Chris - And why do you think you get a good and powerful response when you mix in this way?

Matthew - With the AstraZeneca vaccines there may be a limitation there, in that the second dose of the AstraZeneca vaccine doesn't seem to boost your immune system as much as coming in with an RNA vaccine. And that may be because of the nature of the vaccines. The AstraZeneca vaccine is called an adenoviral vector vaccine. What that means in English is that they take a benign virus called an adenovirus, and then they insert the genes for the coronavirus spike protein into that benign virus so that the benign virus acts a vector or a Trojan horse that actually allows the spike proteins to be generated in the body safely. But at the time of the second dose, what may be going on here is that more antibodies and more of the immune response has been directed against that benign virus, the adenovirus, then against the spike protein. We know that this is an issue with these viral vector vaccines. And in fact, especially with the T-cell response, you really didn't see much increase at all with the second dose. Now, that said, we know a two dose schedule of the AstraZeneca is very effective against coronavirus disease and against the Delta variant that we're seeing at the moment, but you need both doses. So even though what we're measuring and I'm saying, oh well the response to the second dose wasn't necessarily as fantastic, it is actually still good enough, and it does provide good protection against the Delta variant. However, yes, when we do an RNA vaccine as the second dose, you do see an even better antibody and T cell response than two doses of the AstraZeneca.

Chris - This week the JCVI, the joint committee on vaccination and immunisation, have published some initial suggestions that come the autumn in the UK, people over the age of 50 should receive boosting. So if people have already had two doses of Pfizer's vaccine, should they just have a third dose of Pfizer's vaccine? Whereas if they've had two doses of AstraZeneca's vaccine, would the Pfizer vaccine be best for them?

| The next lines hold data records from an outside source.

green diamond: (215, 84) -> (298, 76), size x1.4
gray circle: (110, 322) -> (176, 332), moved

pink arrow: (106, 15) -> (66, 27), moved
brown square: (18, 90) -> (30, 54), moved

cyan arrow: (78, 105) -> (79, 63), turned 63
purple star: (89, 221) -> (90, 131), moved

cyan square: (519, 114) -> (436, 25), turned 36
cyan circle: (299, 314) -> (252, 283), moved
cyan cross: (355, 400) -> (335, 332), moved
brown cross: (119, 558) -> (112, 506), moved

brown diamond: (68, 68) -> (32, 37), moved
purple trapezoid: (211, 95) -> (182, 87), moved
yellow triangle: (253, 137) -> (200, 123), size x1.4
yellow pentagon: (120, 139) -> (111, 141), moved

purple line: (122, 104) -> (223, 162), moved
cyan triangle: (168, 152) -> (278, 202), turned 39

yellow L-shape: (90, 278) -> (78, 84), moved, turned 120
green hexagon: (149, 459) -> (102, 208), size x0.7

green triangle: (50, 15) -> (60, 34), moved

Matthew - Yes, I think if you've had two doses of the AstraZeneca vaccine, I think you would get a better immune response to your third dose if it was a Pfizer vaccine. If you've had two doses of the Pfizer vaccine, I think actually probably you're still best off getting a booster dose of the Pfizer vaccine again, because overall, if you had Pfizer then AZ, then actually your antibodies weren't as good. What will be an important qualifier for that is to just look at the temporary side effects to make sure that that doesn't become an issue. The second dose of the Pfizer vaccine generates higher side effects in terms of fever, feeling chills, those kinds of things than the first dose. I think it's going to be really important to look at what a third dose of the Pfizer vaccine looks like.

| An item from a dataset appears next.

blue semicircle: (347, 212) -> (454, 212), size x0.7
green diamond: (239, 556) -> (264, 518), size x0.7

Chris - Obviously we don't know yet, because we have no time machine to race forward in time and see how people's immune response changes with time, but what's your instinct telling you about the likely long-term protection that we're all going to derive from these vaccines?

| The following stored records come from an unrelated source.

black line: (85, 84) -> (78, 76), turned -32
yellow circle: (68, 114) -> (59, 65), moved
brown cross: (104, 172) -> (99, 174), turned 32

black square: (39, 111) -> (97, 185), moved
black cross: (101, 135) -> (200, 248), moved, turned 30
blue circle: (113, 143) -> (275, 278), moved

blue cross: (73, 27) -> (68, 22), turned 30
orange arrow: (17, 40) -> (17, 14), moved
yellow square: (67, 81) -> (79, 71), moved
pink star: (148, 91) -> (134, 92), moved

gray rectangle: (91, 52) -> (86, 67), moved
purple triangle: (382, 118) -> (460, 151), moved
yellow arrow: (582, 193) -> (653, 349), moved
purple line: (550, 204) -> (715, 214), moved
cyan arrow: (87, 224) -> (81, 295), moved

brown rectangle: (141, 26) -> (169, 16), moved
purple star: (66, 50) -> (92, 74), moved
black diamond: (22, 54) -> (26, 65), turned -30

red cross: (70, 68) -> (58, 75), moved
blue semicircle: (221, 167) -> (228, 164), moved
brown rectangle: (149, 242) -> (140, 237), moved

Matthew - It's important to consider carefully what that question means. Are we talking about protection against infection, or are we protecting against severe disease and hospitalisation? And we know that even people who have had two doses actually can get coronavirus disease, and yet that is expected to become more common as increasing time goes on - 6 months, 1 year, whatever. The main objective is to protect against severe disease, hospitalisation, and death. And I think that's going to be much better preserved, even if somebody does have a breakthrough infection.